It's crazy cold here in Chicago and the snow and winter weather advisories just keep coming. Leaving a warm bed in the morning for another day of the same old going nowhere feels heavy, hard, and never-ending. In my view Ash Wednesday should carry a whiff of spring or come in the middle of a muddy February thaw. Not this year. I have a new understanding of C. S. Lewis's Narnia, where it's always winter but never Christmas.
Today in Sunday School I told the story of Jesus transfigured on the mountaintop, with Luke open in my lap but with frequent interjections and questions. Why would you go up a mountain to pray? Who are Moses and Elijah? What does "dazzling" make you think of?
And while he was praying, the appearance of his face changed, and his clothes became dazzling white. (Luke 9:29)

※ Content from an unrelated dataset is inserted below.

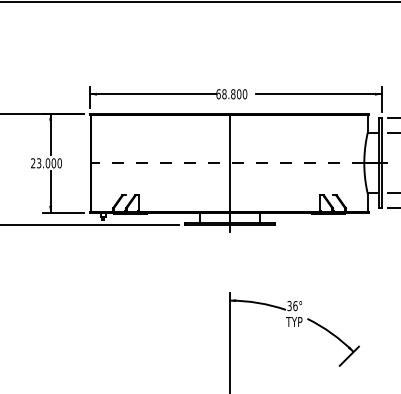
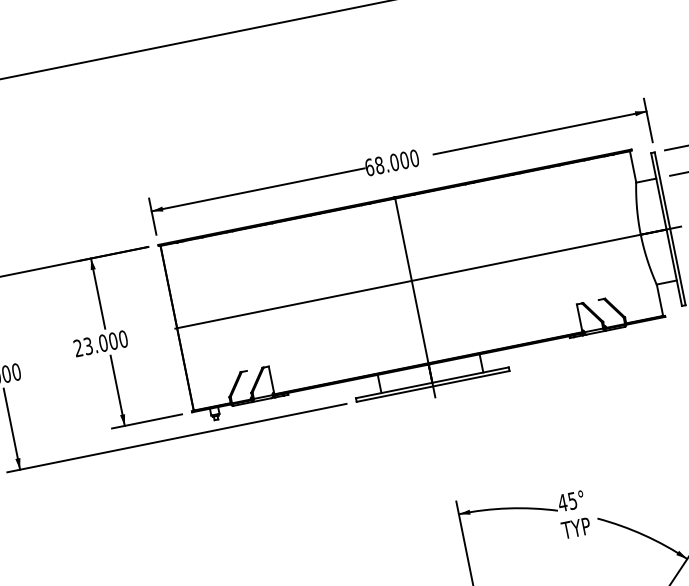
text: (233, 93) -> (394, 161), 68.800 -> 68.000
line: (239, 163) -> (428, 277), dashed -> solid
text: (292, 306) -> (567, 502), 36° -> 45°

Shiny, said one girl, Bright, said another child. Good answers, I said, but privately I was thinking, gosh, dazzling is not a very heavenly word. A honky-tonk beat from the musical "Chicago" played in the back of my mind: "Give 'em the old razzle-dazzle, razzle-dazzle 'em." The song doesn't make your toes tap so much as it makes your shoulders shimmy and your feet snake along the stage, maybe with a little wink at the audience. Because in this context razzle-dazzle is what you do when you've got some skill but maybe haven't got a lot of substance to work with.
Dazzling -- it's a word for something that leaves people wide-eyed, gaping, wordless. Dazzling displays of derring-do. Dazzling lights of Broadway. Dazzling displays of bravado or speechifying or driving to the basket in an NBA championship.
"His clothes became dazzling white." So often for us, Jesus in paintings and illustrations is already dressed in white, pristine white for holiness. It also makes him stand out in the crowd. Maybe for James, John and Peter "dazzling white" was totally outside their experience, so that when they told the story later they chose an unusual word that now gets translated with the zip and electricity of "dazzle." Jesus and his band of disciples would have been dusty and dirty most of the time, didn't often get their clothes washed. A poor carpenter's grimy garments transformed into dazzling white was a whole new reality, way beyond an illustrator's convention. Dazzling. They saw his glory.
And later, they saw his suffering. There, too, on the cross, it was God's beloved, dazzling son.